I know I could use something like shelve to be able to access the data without reading all of it at once, but I'm not sure how I would even convert this text file to a shelve file without regenerating all the data (which I would prefer not to do). Are there any better alternatives for storing, accessing, and potentially later changing this much data? If not, how should I go about converting this monstrosity over to a format usable by shelve?

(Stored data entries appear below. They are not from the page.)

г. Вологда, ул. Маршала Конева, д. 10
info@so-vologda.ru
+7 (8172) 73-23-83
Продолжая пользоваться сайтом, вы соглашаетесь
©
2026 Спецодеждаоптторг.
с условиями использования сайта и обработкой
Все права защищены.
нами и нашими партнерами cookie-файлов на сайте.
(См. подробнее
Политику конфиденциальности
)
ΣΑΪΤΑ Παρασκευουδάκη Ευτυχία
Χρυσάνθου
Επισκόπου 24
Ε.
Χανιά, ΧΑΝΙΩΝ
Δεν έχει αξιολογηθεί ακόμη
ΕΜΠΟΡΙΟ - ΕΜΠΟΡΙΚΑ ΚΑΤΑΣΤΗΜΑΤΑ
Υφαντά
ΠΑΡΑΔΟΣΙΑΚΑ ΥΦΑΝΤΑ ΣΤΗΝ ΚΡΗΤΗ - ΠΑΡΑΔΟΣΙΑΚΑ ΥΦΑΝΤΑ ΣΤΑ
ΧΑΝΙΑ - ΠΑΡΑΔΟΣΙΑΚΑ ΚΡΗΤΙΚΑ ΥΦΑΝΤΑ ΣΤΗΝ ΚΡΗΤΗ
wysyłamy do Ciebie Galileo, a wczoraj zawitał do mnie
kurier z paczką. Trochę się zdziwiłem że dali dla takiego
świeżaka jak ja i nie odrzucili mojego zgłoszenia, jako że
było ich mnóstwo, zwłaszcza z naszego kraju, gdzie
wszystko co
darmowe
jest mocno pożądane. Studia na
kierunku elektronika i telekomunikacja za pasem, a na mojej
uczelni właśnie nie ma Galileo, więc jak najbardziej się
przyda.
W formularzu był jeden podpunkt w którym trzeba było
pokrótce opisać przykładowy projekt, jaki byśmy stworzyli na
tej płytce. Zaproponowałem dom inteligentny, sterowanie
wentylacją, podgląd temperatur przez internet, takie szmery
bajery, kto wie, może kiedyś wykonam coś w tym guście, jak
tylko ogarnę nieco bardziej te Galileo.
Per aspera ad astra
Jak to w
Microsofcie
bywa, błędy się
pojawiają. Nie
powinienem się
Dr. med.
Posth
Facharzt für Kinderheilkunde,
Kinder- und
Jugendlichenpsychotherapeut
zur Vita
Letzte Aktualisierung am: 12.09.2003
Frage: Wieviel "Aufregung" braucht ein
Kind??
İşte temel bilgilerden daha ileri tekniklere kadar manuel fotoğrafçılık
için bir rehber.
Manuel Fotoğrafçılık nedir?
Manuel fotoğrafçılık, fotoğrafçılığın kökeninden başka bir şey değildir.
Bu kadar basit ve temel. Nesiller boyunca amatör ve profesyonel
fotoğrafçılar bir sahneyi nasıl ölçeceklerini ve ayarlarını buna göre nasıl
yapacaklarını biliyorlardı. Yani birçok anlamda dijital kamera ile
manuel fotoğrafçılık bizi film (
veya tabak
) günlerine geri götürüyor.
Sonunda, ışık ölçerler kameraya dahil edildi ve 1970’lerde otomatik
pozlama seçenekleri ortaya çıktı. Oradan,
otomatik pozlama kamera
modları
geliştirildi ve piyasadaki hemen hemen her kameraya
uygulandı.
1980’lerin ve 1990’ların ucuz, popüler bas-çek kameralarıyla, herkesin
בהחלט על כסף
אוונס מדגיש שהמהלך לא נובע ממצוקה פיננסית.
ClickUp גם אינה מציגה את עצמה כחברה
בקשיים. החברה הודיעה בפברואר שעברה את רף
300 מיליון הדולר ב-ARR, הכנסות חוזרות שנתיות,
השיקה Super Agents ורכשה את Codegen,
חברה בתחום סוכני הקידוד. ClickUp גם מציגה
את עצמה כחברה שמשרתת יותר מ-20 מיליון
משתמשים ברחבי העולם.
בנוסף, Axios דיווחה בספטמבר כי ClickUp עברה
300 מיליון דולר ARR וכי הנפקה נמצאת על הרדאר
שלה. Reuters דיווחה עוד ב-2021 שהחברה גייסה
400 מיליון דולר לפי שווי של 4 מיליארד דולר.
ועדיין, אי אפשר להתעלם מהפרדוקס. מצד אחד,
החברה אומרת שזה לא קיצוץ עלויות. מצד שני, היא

If it matters, the dictionary is of the form {(int, int, int int): [[int, int], Bool]}

2

There are 2 answers

2
dagnelies On

https://github.com/dagnelies/pysos

https://github.com/dagnelies/pysos

It works like a normal python dict, but has the advantage that it's much more efficient than shelve on windows and is also cross-platform, unlike shelve where the data storage differs based on the OS.

To install:

pip install pysos

Usage:

import pysos
db = pysos.Dict('somefile')
db['hello'] = 'persistence!'

Just to give a ballpark figure, here is a mini benchmark (on my windows laptop):

import pysos
t = time.time()
import time
N = 100 * 1000
db = pysos.Dict("test.db")
for i in range(N):
    db["key_" + str(i)] = {"some": "object_" + str(i)}
db.close()

print('PYSOS time:', time.time() - t)
# => PYSOS time: 3.424309253692627

The resulting file was about 3.5 Mb big.

So, in your case, if a million key/value pairs take roughly 1 minute to insert ...it would take you almost an hour to insert it all. Of course, the machine's specs can influence that a lot. It's just a very rough estimate.

1
Gonzalo Matheu On

Redis is a in-memory key-value store that can be used for this kind of problems.

There are several Python clients.

hmset operation allows you to insert multiple key-values.